▶ _About this exercise_
Beneath this instruction is a block of data; output from it exactly the lines that run from the one containing "Related issues |" through the one containing "11:38 AM | Related to #4926 |", inclusive.

▶ _Task input_
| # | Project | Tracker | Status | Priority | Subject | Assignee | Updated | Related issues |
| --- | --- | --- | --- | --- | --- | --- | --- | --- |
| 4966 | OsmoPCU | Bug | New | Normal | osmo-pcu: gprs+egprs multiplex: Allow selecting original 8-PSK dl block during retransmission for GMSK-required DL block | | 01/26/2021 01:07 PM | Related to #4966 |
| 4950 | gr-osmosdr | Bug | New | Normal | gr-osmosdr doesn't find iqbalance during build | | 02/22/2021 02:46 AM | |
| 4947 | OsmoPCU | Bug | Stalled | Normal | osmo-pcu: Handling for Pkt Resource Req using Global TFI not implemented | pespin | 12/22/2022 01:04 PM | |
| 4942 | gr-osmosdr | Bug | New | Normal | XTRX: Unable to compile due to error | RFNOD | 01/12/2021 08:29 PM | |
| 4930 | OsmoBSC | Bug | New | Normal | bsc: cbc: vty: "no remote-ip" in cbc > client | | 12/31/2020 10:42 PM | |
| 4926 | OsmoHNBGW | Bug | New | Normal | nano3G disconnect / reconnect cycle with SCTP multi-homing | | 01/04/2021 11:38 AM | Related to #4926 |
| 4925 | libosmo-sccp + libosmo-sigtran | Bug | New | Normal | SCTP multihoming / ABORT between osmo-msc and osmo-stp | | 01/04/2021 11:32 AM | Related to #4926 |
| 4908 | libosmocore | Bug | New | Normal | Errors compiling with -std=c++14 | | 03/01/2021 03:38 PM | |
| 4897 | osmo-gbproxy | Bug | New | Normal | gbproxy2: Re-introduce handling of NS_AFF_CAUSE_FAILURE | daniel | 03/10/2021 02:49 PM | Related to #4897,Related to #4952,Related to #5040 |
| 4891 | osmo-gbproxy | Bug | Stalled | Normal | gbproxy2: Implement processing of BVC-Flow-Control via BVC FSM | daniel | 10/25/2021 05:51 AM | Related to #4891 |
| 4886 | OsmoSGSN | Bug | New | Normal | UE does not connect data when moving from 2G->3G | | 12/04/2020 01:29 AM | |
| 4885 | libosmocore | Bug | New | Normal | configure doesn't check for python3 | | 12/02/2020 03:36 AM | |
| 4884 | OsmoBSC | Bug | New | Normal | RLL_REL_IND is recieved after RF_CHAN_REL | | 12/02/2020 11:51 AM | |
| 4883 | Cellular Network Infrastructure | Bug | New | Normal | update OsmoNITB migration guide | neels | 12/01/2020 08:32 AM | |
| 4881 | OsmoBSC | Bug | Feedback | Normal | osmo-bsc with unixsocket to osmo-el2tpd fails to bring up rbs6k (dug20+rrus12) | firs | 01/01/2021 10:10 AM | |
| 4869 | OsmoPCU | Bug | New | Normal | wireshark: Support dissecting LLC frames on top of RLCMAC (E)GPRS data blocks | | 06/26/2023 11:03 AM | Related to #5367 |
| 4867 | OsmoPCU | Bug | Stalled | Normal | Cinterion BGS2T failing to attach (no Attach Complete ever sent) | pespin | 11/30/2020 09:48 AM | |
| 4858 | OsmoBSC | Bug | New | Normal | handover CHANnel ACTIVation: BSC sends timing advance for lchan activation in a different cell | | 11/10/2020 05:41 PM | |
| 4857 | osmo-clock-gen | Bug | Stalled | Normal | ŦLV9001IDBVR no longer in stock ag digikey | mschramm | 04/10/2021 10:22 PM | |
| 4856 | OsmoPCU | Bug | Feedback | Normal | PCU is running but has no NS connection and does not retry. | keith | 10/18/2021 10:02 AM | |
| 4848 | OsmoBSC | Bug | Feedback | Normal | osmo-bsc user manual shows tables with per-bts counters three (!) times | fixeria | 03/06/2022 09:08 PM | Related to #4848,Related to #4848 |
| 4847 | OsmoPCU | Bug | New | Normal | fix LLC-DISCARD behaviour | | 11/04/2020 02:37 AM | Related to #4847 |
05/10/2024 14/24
---
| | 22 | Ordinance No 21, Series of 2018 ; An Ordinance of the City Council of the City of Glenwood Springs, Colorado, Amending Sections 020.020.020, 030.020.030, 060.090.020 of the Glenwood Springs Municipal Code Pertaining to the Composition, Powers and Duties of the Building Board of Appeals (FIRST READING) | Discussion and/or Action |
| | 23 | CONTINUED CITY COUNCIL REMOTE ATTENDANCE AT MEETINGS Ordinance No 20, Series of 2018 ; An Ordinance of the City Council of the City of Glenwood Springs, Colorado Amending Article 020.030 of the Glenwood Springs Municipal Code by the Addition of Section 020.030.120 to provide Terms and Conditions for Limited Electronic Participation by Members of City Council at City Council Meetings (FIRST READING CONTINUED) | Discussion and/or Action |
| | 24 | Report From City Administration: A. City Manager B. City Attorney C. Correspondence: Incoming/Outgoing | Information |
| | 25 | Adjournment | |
---
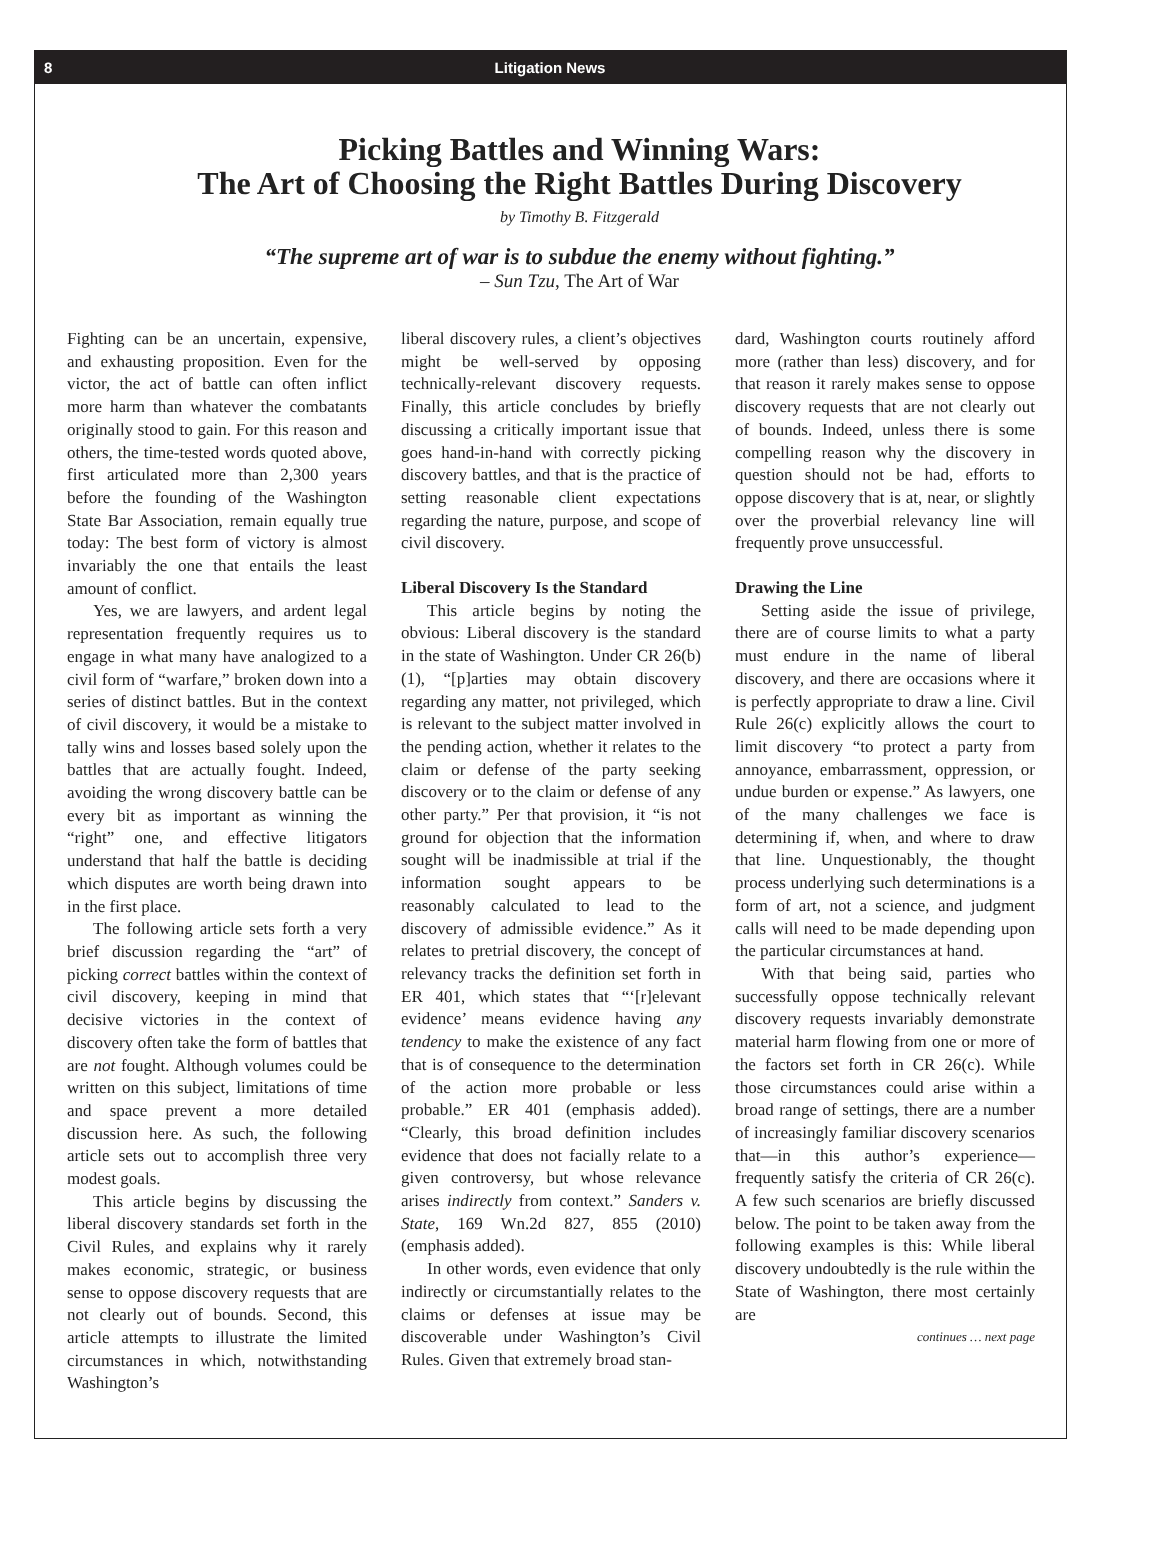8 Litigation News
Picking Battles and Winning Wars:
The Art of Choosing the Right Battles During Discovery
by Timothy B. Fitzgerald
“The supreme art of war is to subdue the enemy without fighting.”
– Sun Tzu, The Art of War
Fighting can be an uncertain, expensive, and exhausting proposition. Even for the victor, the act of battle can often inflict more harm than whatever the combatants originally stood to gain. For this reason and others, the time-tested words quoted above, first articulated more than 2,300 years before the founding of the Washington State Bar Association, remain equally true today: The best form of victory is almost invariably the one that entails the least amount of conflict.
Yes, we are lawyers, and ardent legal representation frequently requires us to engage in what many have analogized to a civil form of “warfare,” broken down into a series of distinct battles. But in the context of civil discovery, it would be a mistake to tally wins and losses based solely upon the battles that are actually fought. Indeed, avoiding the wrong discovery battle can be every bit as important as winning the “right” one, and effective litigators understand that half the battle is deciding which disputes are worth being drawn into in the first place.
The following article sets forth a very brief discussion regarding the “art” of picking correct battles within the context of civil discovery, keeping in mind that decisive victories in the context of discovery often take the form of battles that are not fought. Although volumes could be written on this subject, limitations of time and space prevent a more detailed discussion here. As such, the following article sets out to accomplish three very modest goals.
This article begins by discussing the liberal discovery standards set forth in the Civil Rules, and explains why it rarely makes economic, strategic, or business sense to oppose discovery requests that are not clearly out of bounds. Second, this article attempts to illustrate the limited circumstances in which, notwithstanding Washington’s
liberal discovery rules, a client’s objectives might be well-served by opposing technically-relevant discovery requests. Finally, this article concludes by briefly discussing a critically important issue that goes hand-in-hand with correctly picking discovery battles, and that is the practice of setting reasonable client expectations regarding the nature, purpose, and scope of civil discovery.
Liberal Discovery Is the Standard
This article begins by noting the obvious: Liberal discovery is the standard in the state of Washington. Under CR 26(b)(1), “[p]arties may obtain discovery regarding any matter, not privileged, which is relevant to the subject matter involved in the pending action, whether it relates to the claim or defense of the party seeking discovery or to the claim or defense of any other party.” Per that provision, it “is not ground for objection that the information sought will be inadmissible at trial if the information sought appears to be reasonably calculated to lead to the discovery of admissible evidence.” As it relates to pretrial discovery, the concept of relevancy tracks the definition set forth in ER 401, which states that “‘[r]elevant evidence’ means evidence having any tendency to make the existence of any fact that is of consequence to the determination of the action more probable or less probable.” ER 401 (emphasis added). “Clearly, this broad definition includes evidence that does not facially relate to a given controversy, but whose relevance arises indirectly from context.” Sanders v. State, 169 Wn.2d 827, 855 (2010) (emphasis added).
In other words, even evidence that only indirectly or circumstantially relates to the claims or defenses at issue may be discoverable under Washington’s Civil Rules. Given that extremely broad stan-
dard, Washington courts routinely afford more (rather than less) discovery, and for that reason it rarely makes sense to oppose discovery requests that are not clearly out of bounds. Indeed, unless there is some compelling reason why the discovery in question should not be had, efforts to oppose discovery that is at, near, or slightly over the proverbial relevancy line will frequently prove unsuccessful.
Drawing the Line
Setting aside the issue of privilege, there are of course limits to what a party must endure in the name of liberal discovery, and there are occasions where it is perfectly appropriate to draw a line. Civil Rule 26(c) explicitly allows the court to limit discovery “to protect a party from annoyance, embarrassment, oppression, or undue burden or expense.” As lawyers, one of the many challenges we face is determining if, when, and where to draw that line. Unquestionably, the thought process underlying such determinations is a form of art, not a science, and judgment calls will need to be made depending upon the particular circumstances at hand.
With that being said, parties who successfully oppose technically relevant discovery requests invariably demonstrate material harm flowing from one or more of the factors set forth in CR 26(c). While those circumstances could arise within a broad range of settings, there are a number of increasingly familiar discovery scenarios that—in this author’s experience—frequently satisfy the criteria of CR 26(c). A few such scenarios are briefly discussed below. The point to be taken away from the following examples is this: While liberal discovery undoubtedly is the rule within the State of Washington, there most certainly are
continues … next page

▶ _Reply_
| # | Project | Tracker | Status | Priority | Subject | Assignee | Updated | Related issues |
| --- | --- | --- | --- | --- | --- | --- | --- | --- |
| 4966 | OsmoPCU | Bug | New | Normal | osmo-pcu: gprs+egprs multiplex: Allow selecting original 8-PSK dl block during retransmission for GMSK-required DL block | | 01/26/2021 01:07 PM | Related to #4966 |
| 4950 | gr-osmosdr | Bug | New | Normal | gr-osmosdr doesn't find iqbalance during build | | 02/22/2021 02:46 AM | |
| 4947 | OsmoPCU | Bug | Stalled | Normal | osmo-pcu: Handling for Pkt Resource Req using Global TFI not implemented | pespin | 12/22/2022 01:04 PM | |
| 4942 | gr-osmosdr | Bug | New | Normal | XTRX: Unable to compile due to error | RFNOD | 01/12/2021 08:29 PM | |
| 4930 | OsmoBSC | Bug | New | Normal | bsc: cbc: vty: "no remote-ip" in cbc > client | | 12/31/2020 10:42 PM | |
| 4926 | OsmoHNBGW | Bug | New | Normal | nano3G disconnect / reconnect cycle with SCTP multi-homing | | 01/04/2021 11:38 AM | Related to #4926 |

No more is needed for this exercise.